[Dataset entries]
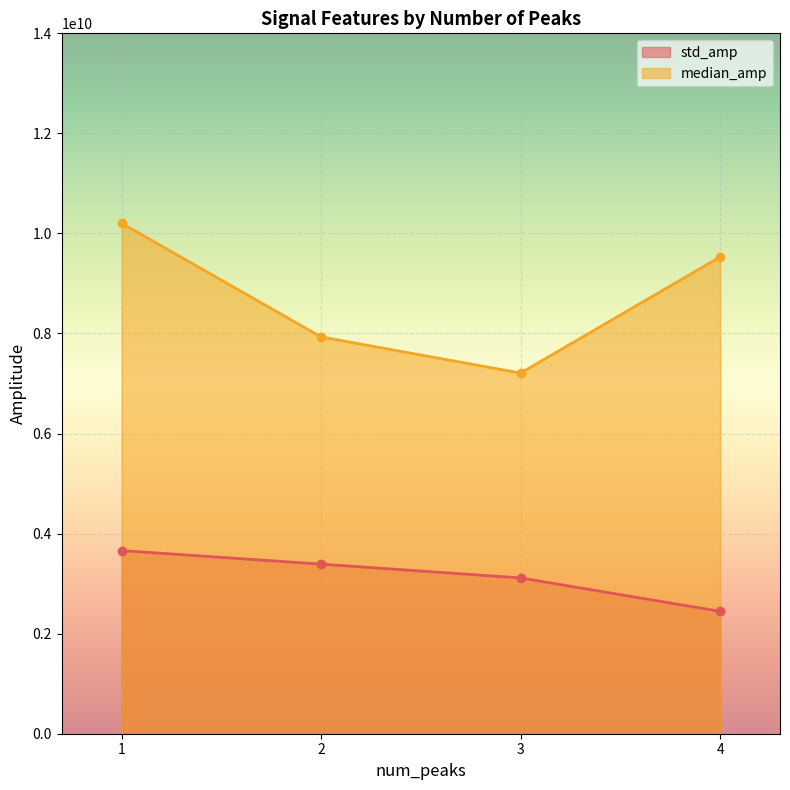

List the labels in order of median_amp value, largest first.

1, 4, 2, 3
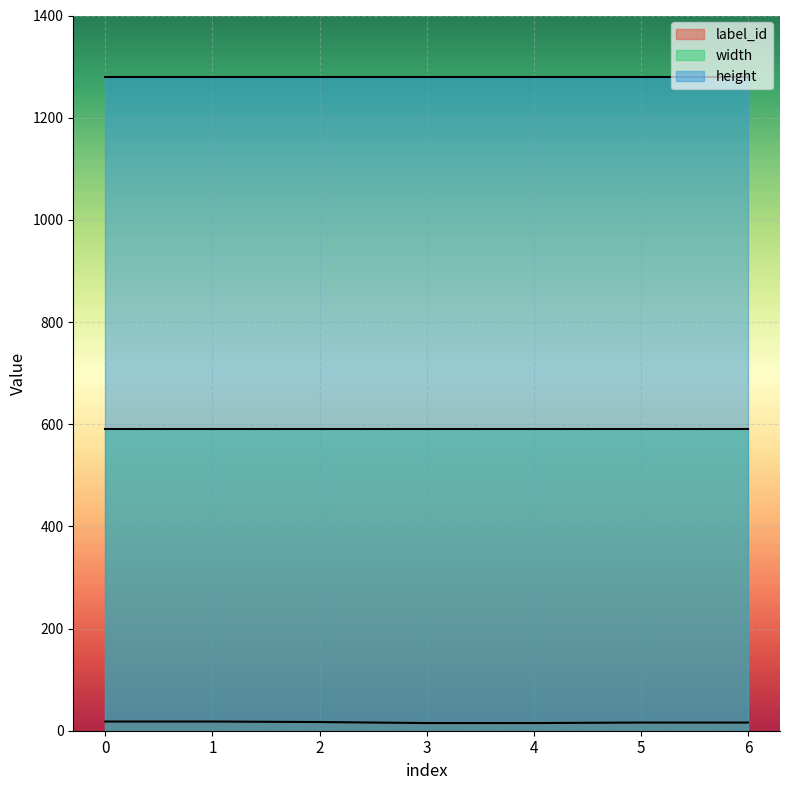

What is the average value of the label_id series?

16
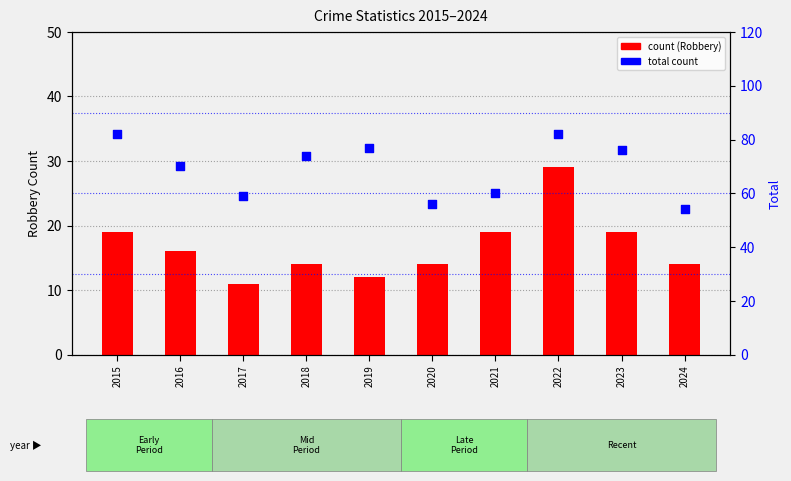

Which series contains the lowest Y value?

count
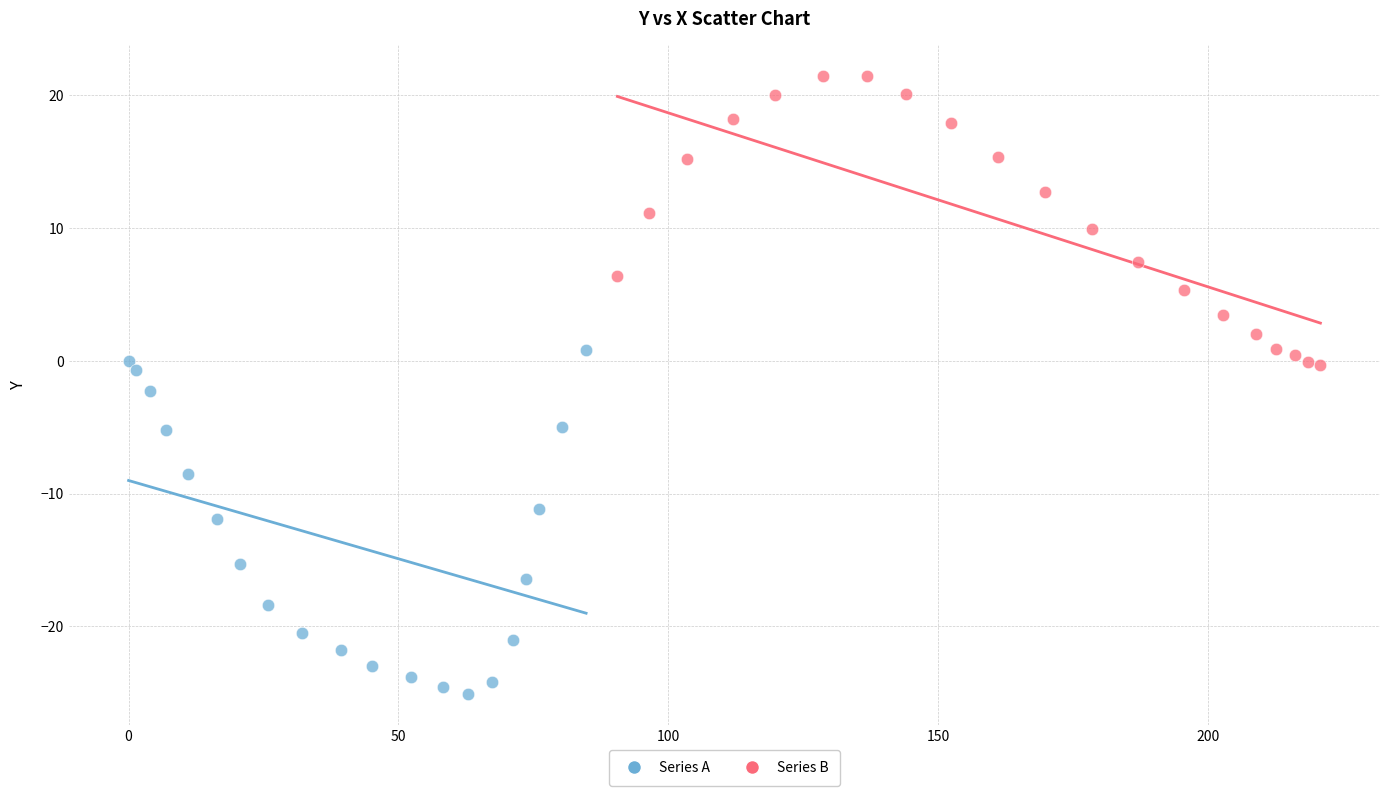

Which series reaches the minimum Y coordinate?

Series A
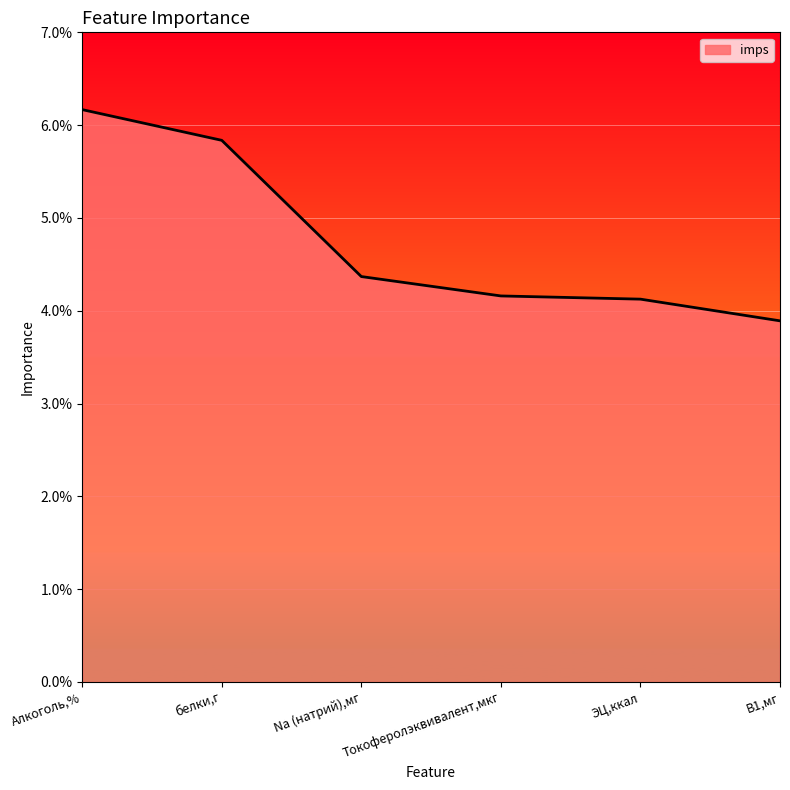

List the labels in order of value, smallest first.

B1,мг, ЭЦ,ккал, Токоферолэквивалент,мкг, Na (натрий),мг, белки,г, Алкоголь,%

*Exercise directions*: Rewrite all of the material, changing each "labels" to "categories" and keeping everything else the same. Leave the pictures out of your answer.

*Output of the task*:
List the categories in order of median_amp value, largest first.

1, 4, 2, 3

What is the average value of the label_id series?

16

Which series contains the lowest Y value?

count

Which series reaches the minimum Y coordinate?

Series A

List the categories in order of value, smallest first.

B1,мг, ЭЦ,ккал, Токоферолэквивалент,мкг, Na (натрий),мг, белки,г, Алкоголь,%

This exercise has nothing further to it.